(Beginning of DATA TO USE)

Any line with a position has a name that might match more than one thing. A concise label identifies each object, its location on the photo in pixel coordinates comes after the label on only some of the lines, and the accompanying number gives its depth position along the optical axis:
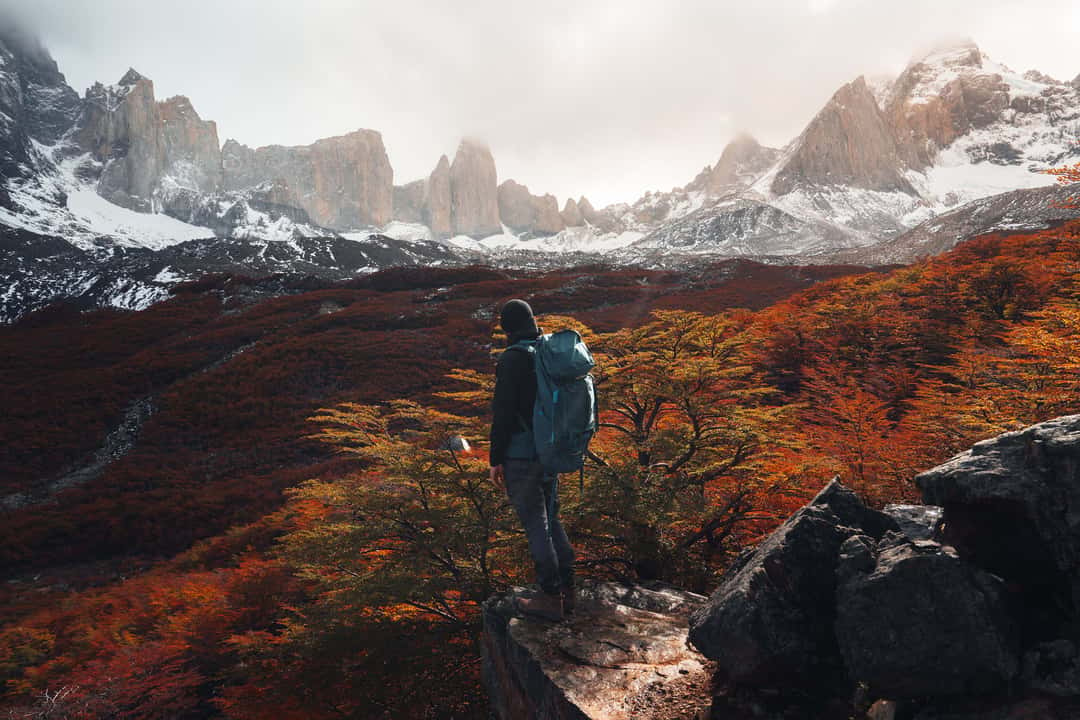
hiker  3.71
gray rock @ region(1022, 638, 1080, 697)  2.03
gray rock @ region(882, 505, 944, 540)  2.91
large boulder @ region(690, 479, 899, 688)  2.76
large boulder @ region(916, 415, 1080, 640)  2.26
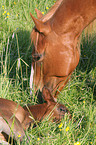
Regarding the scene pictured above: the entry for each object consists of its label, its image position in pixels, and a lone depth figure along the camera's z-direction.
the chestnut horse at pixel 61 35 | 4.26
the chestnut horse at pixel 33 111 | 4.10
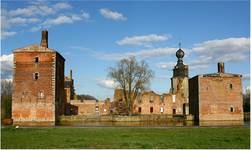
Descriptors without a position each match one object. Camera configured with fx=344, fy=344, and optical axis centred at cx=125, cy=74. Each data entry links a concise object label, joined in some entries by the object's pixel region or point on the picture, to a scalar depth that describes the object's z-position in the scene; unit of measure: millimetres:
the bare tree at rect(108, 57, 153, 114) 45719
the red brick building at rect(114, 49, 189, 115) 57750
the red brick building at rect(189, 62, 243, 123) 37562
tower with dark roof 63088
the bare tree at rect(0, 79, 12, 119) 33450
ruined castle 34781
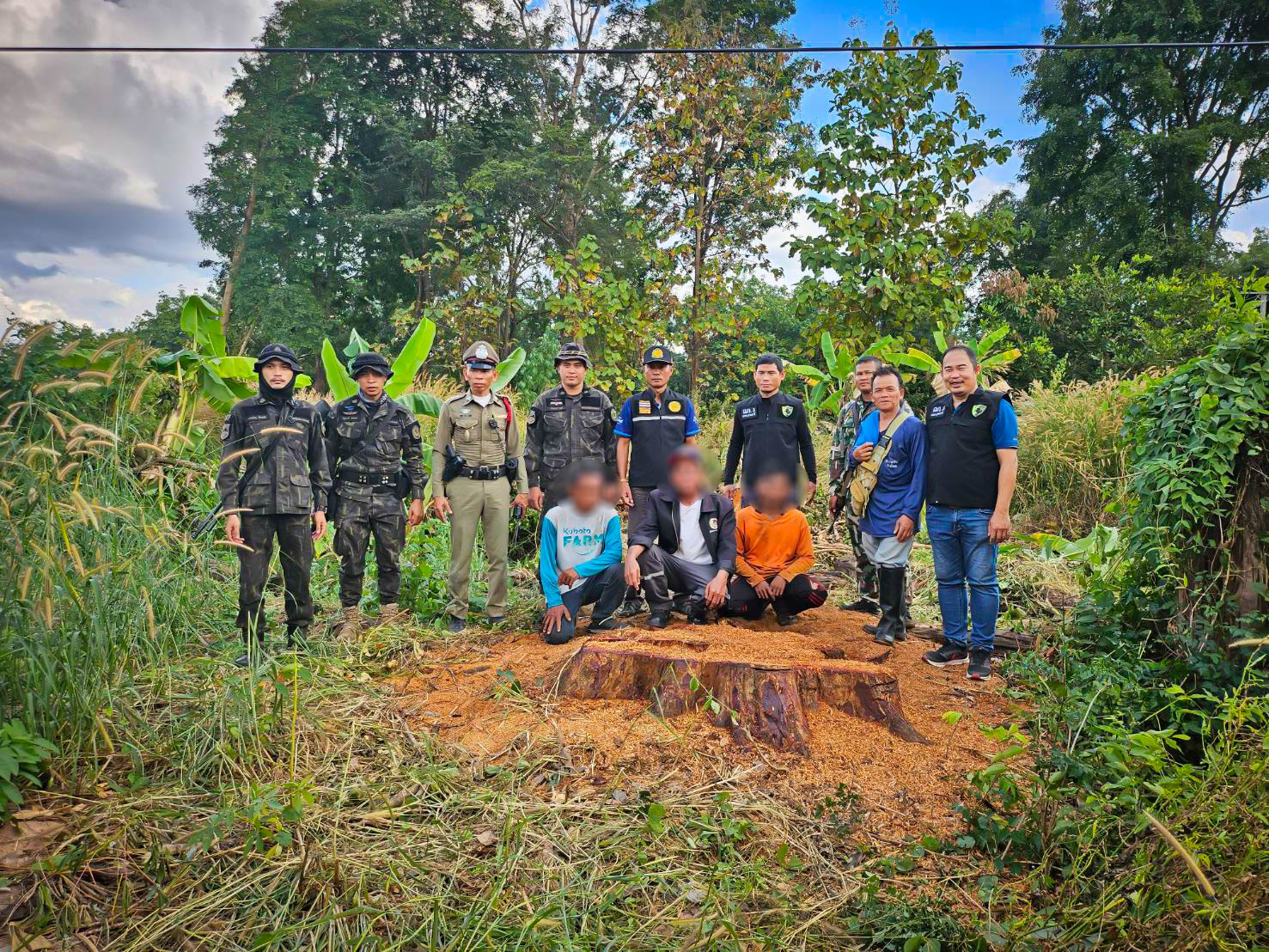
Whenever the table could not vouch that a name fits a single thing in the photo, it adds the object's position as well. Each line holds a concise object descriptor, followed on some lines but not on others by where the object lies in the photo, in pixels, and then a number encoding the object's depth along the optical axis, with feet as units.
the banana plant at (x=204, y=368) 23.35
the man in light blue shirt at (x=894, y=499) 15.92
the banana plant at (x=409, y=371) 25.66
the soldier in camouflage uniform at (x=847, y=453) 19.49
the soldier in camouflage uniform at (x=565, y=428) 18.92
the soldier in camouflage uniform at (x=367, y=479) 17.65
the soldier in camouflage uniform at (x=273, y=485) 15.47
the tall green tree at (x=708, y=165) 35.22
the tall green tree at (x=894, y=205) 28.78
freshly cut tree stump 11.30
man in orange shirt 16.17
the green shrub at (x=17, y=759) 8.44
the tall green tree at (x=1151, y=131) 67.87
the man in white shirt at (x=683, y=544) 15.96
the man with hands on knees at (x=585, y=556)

(End of DATA TO USE)

Keep to the stretch from the line containing "gray rock @ region(1022, 638, 1080, 697)" through the line containing "Descriptors without a", both ends included, and copy it exactly from the listing above, minus the pictures.

gray rock @ region(1022, 638, 1080, 697)  2.03
gray rock @ region(882, 505, 944, 540)  2.91
large boulder @ region(690, 479, 899, 688)  2.76
large boulder @ region(916, 415, 1080, 640)  2.26
Regarding the scene pictured above: the entry for each object consists of its label, its image position in pixels, and a lone depth figure along the camera's z-direction.
the chestnut horse at pixel 61 35 | 4.26
the chestnut horse at pixel 33 111 | 4.10
Descriptors without a position each match one object. Camera configured with fx=344, fy=344, and optical axis centred at cx=125, cy=74. Each data entry links a concise object label, joined in some entries by the object's pixel region or point on the picture, to a scalar depth that describes the object's z-position in the scene; unit of measure: millimetres:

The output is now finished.